§ DIRECTIONS FOR THIS TASK
Only the lines of the data below from the one with "Quantity: 4. The" through the one with "pink magnolia flower" are wanted. Repeat them exactly.

§ INPUT RECORDS
━━━━━━

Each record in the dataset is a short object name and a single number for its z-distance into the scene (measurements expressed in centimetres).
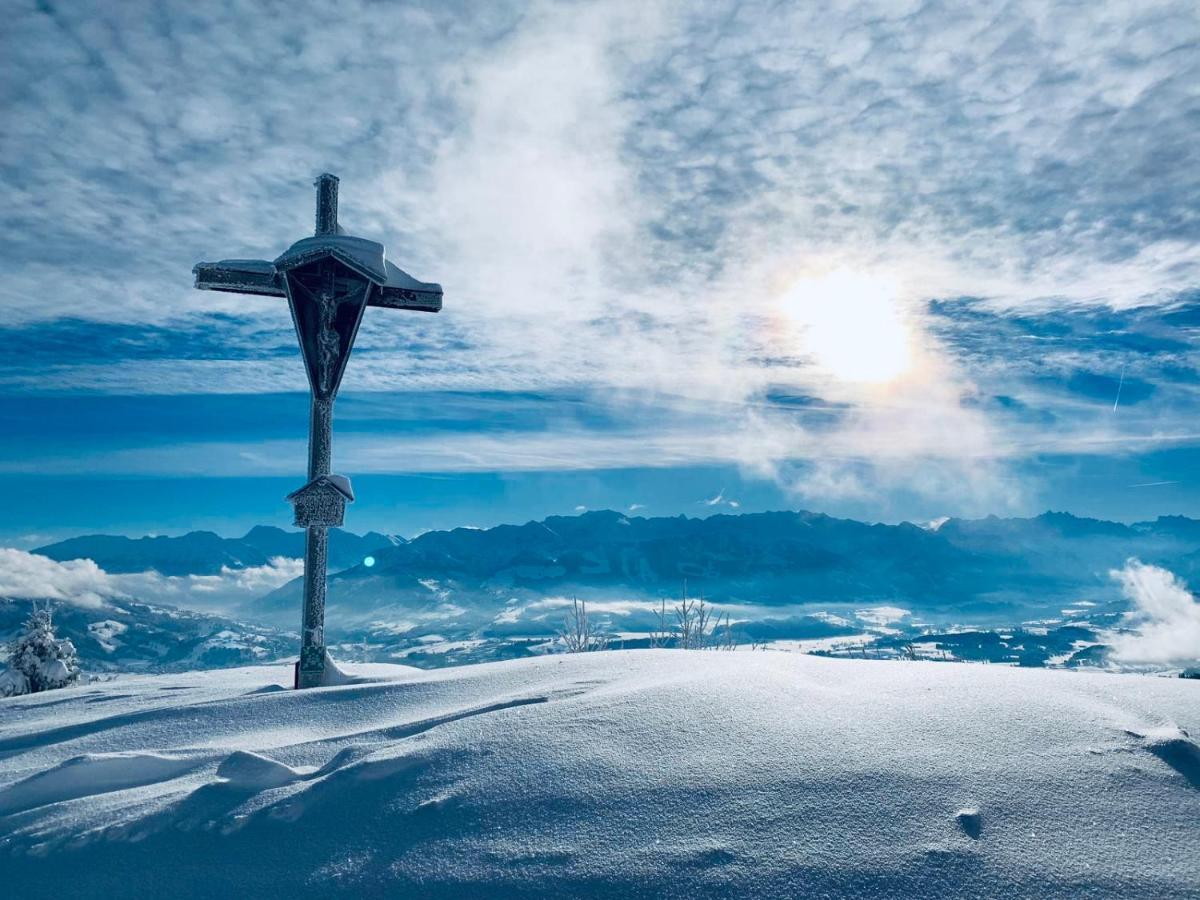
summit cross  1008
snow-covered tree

━━━━━━

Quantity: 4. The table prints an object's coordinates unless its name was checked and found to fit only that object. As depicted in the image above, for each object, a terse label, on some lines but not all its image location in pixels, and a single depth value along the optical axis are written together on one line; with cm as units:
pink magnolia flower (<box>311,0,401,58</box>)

━━━━━━

§ SOLUTION
Quantity: 4. The table prints an object's coordinates unless its name was checked and found to fit only that object. As depicted in the image above, for each object, a terse label, on some lines but not all its image location in pixels, and a single depth value along the optical axis are written together on one line; with cm as units:
pink magnolia flower (<box>311,0,401,58</box>)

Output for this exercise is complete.